Museum Collection:  Smith College Museum of Art
1971_2_6.jpg

Description:
Three men in formal wear;

Label Text:
A committed Socialist, Ben Shahn worked as a photographer for the Farm Security Administration during the 1930s as well as a mural painter and printmaker for the Works Progress Administration, the federally-supported arts project that provided work for artists during the Depression. Much of Shahn's best work has a strong graphic quality, a skill he honed by making posters during the Second World War as part of the Office of War Information.
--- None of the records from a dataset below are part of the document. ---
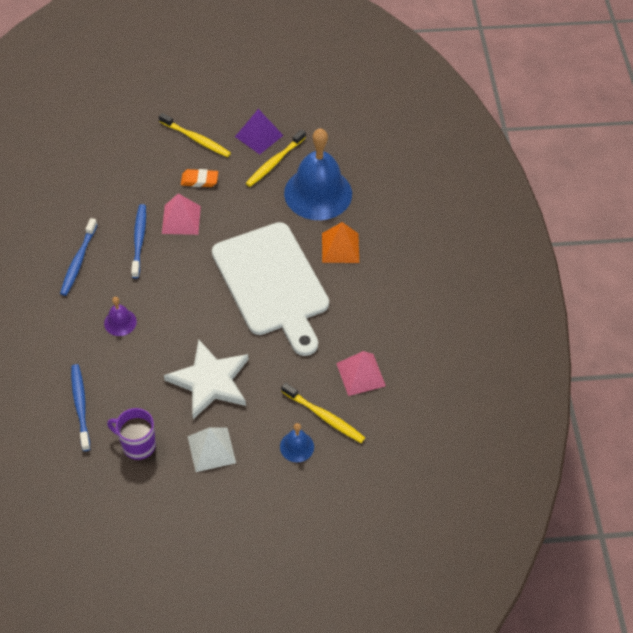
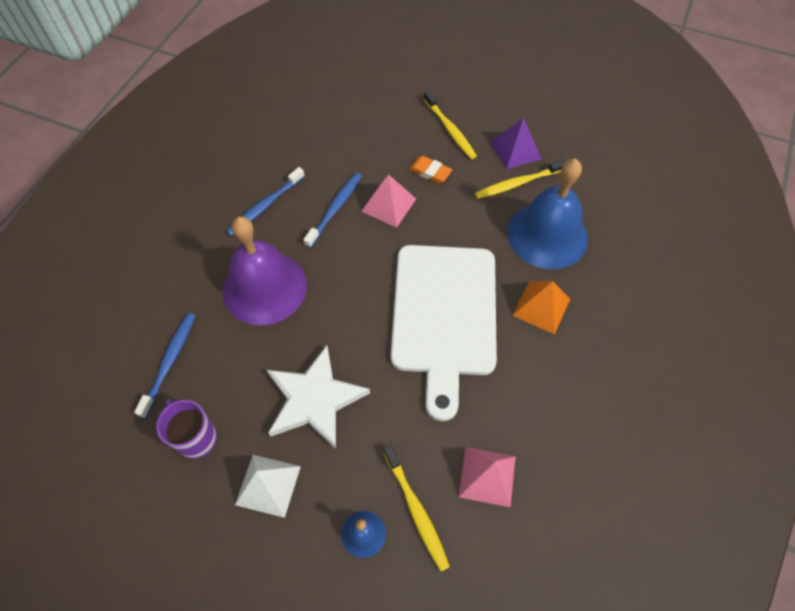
camera: 30 degrees right, 5 degrees up
purple bell [104,297,137,336] -> purple bell [223,216,307,325], size x2.28

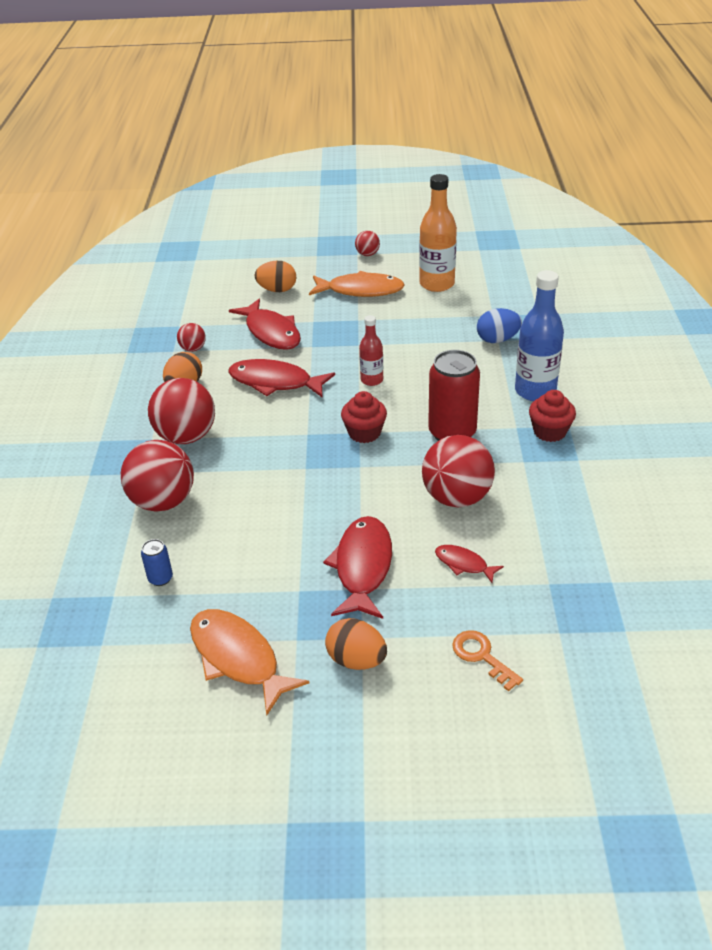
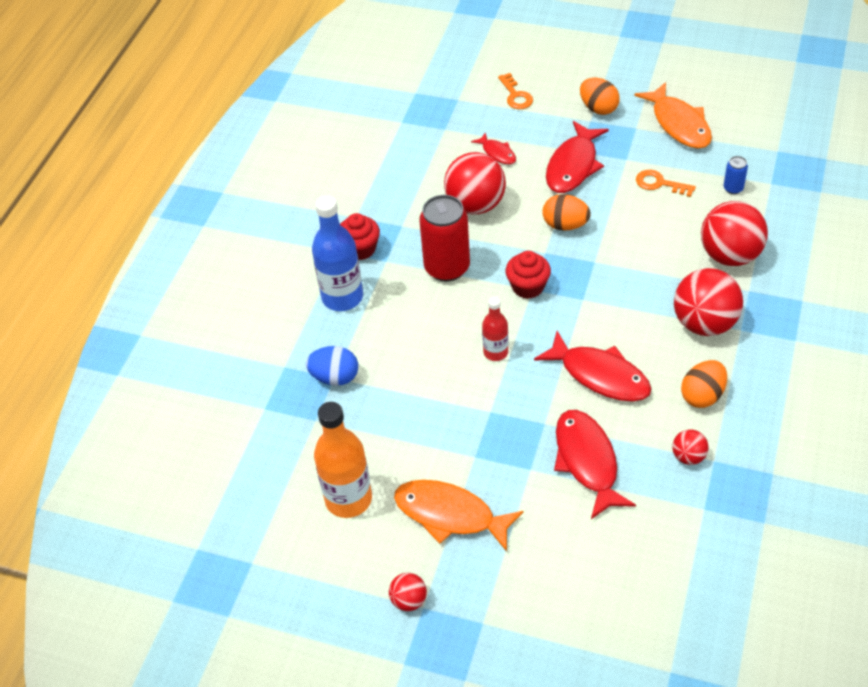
camera: 160 degrees left, 10 degrees up
orange egg [255,261,296,292] -> orange egg moved to [542,194,591,231]
none -> orange key [636,170,696,197]

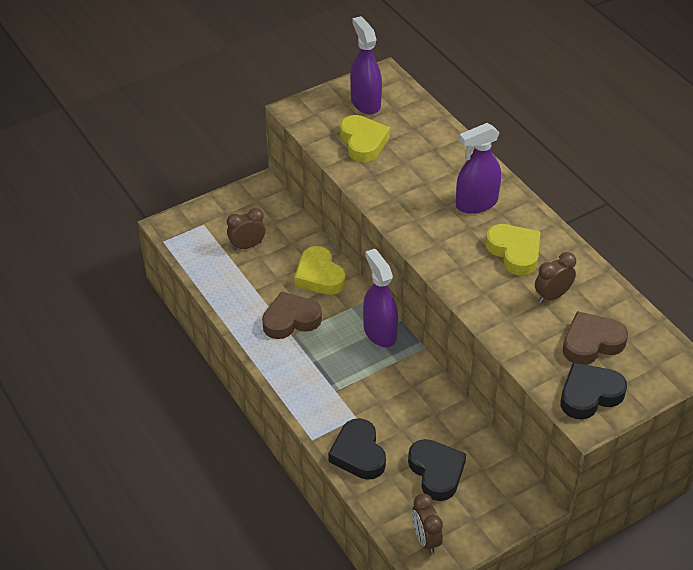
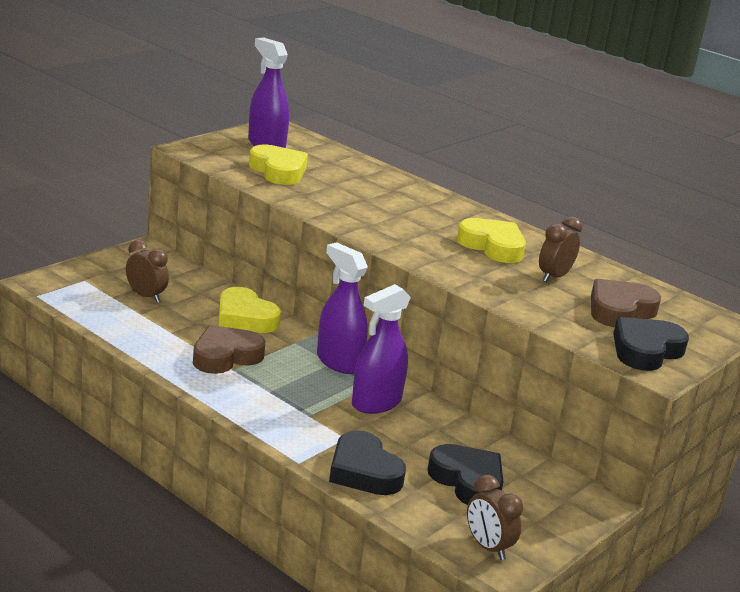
camera: 20 degrees left, 20 degrees down
brown clock [227,208,265,251] -> brown clock turned 75 degrees clockwise [126,240,169,303]
purple spray bottle [456,123,501,214] -> purple spray bottle moved to [352,284,411,414]

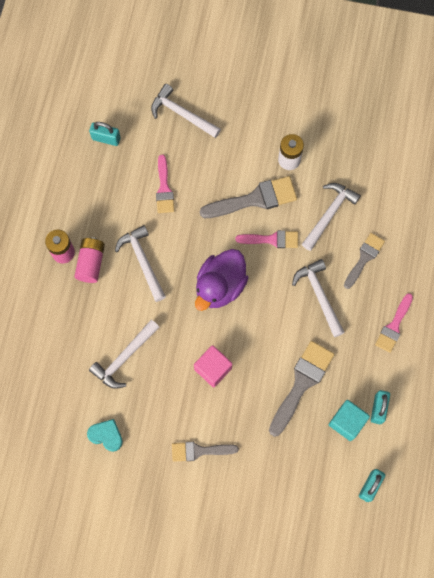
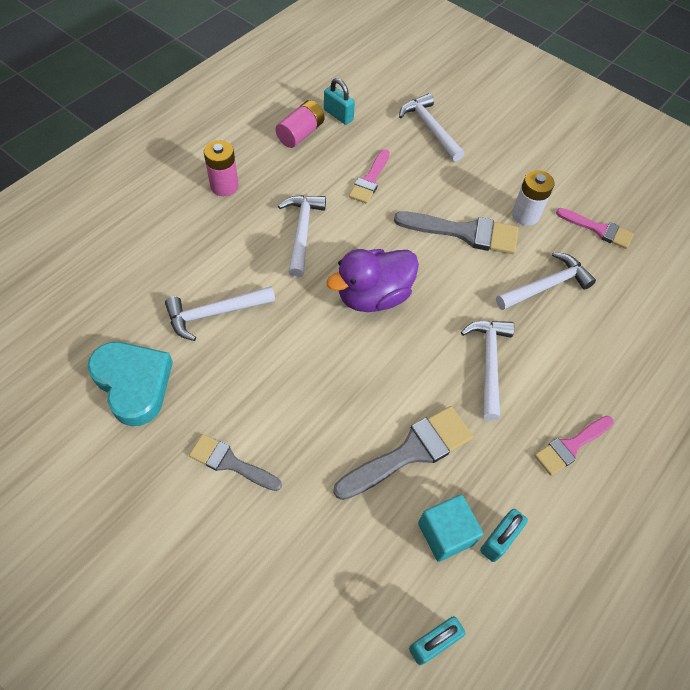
camera: 25 degrees right, 15 degrees down
pink battery [74,237,105,283] -> pink battery moved to [275,100,324,148]
turquoise heart [87,419,123,452] -> turquoise heart [87,342,173,426], size x1.80
pink cube [194,345,232,387] -> none
pink brush [235,230,298,248] -> pink brush moved to [556,208,634,249]
grey brush [344,233,385,289] -> none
Even before his experience making posters, however, political content dominated his work from the early 1930s onward and continued until his death.

This image depicts a gathering of three Republicans, Michigan's Senator Arthur Hendrick Vandenberg (left), New York Governor and future Presidential nominee (in both 1944 and 1948) Thomas E. Dewey (center), and Ohio Senator and son of the former President, Robert Alphonso Taft. Their frozen and slightly menacing toothy grins coupled with the sense of exclusiveness of this group present a decidedly unflattering image of professional politicians.

At the time this print was made, artists had only recently begun using silkscreen to create limited edition prints. In order to downplay the commercial origins of the silkscreen process, many artists termed their prints "serigraphs" rather than using the more common names "silkscreen" or "screenprint."